Schröder blickt zurück [#3]
Meine Güte, was für eine Woche! Gleich drei Weihnachtstage, einer mit Kirchensingsang und Bescherung, gemeinhin Heiligabend genannt, zwei mit Fressalien aller Couleur und teils völlig unbekannten Familienmitgliedern - der sogenannte erste und zweite Weihnachtstag. Schöne Sache sowas, insbesondere der fließend erscheinende Übergang von träumerischen Erinnerungen hin zu volltrunkenen Prügeleien zwischen Truthahn und Weihnachtsgans.

Was muss Valve doch trunken vor Freude gewesen sein, als der Publisher am Montag den x-ten Award für Half-Life 2 bekam. Half-Life 2, das Spiel, das schon vor Release derartige Taifun-Wellen aufwirft, die gesamte E3 paralysierte, Journalisten völlig urteilsblind macht, die Branche auf den Kopf stellt. Doch dieser Award, verliehen von einer der größten englischsprachigen Game-Sites (Gamespot), war nicht für Grafik, Innovation oder dergleichen - er war für den Verlust des Quellcodes. Nicht sehr rühmlich. Valve dürfte diesen Award lediglich zähneknirschend hingenommen haben.

Schlimmer noch als die Quellcode-Schlamperei war die Dienstags-Meldung von bhv Software, sie würden allen Fans eine Freude machen, indem sie die Wok-WM für den PC veröffentlichen wollen (wir erinnern uns an Stadtneurotiker Raab, der mit Paella-Pfannen am Arsch eine Bob-Rennbahn hinabfuhr). Nein nein nein, von Freude ist gar keine Rede! Hysterie, Euphorie kommt schon eher hin. Und bitte, auch noch einen zweiten und dritten Teil. Am besten auch noch für alle Next-Generation-Konsolen.

* ERFORDERLICHE SCHRITTE
- A) Wofür erhielt Valve laut dem Textauszug den Award der Game-Site Gamespot?
- B) Wiederholen Sie einen Teil des Textauszugs wortgetreu, indem Sie bei den Worten „Was muss Valve“ beginnen und nach den Worten „zähneknirschend hingenommen haben.“ aufhören.

* VORLIEGENDE AUFLISTUNG
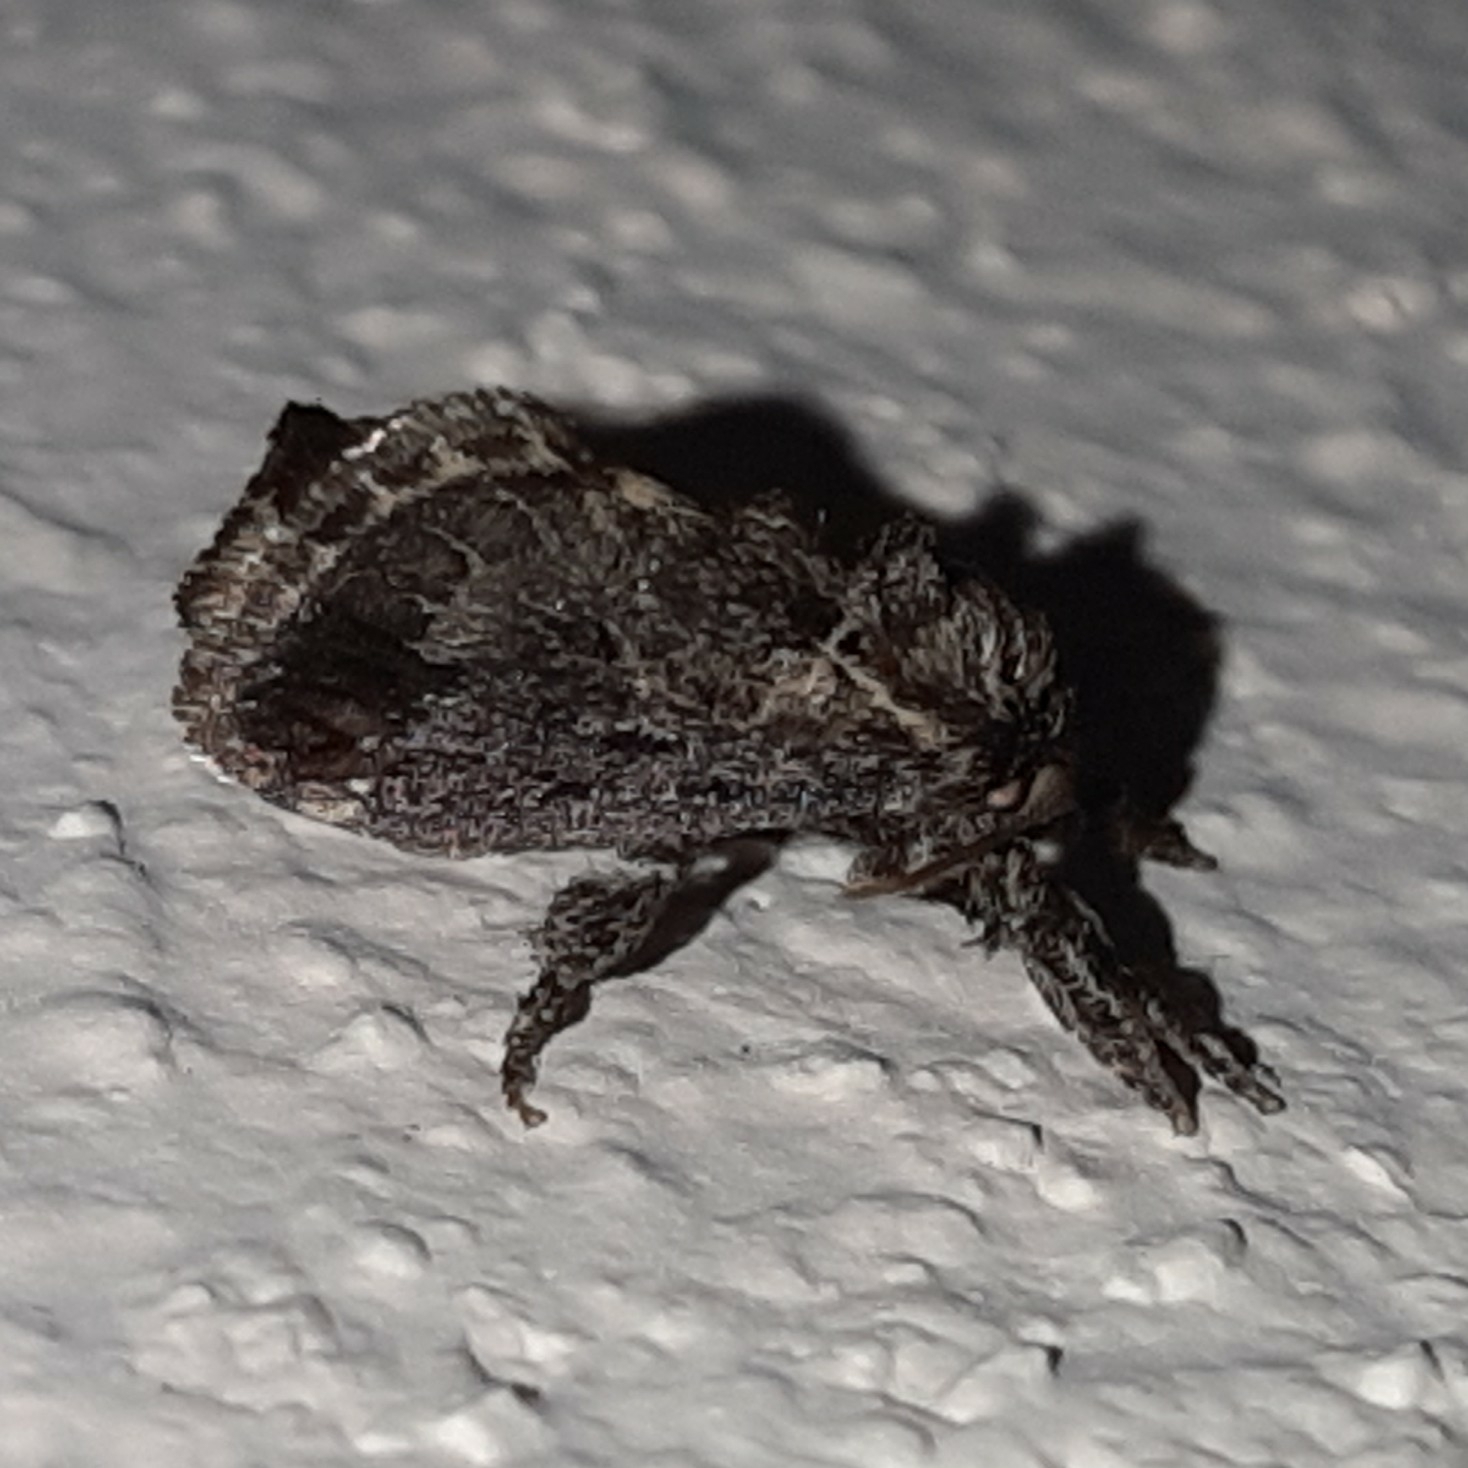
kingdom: Animalia
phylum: Arthropoda
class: Insecta
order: Lepidoptera
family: Limacodidae
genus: Euclea
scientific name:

* LÖSUNGEN
- A) Für den Verlust des Quellcodes.

- B)
Was muss Valve doch trunken vor Freude gewesen sein, als der Publisher am Montag den x-ten Award für Half-Life 2 bekam. Half-Life 2, das Spiel, das schon vor Release derartige Taifun-Wellen aufwirft, die gesamte E3 paralysierte, Journalisten völlig urteilsblind macht, die Branche auf den Kopf stellt. Doch dieser Award, verliehen von einer der größten englischsprachigen Game-Sites (Gamespot), war nicht für Grafik, Innovation oder dergleichen - er war für den Verlust des Quellcodes. Nicht sehr rühmlich. Valve dürfte diesen Award lediglich zähneknirschend hingenommen haben.